>>

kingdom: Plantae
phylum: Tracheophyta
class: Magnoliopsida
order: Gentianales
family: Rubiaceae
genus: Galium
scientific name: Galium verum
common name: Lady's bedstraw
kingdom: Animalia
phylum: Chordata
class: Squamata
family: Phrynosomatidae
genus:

<<

YOUR INSTRUCTIONS
Format every line of the rows above as a JSON list of strings, one string per line, leaving out blank lines.

SOLUTION TO THIS PROBLEM
[
  "kingdom: Plantae",
  "phylum: Tracheophyta",
  "class: Magnoliopsida",
  "order: Gentianales",
  "family: Rubiaceae",
  "genus: Galium",
  "scientific name: Galium verum",
  "common name: Lady's bedstraw",
  "kingdom: Animalia",
  "phylum: Chordata",
  "class: Squamata",
  "family: Phrynosomatidae",
  "genus:"
]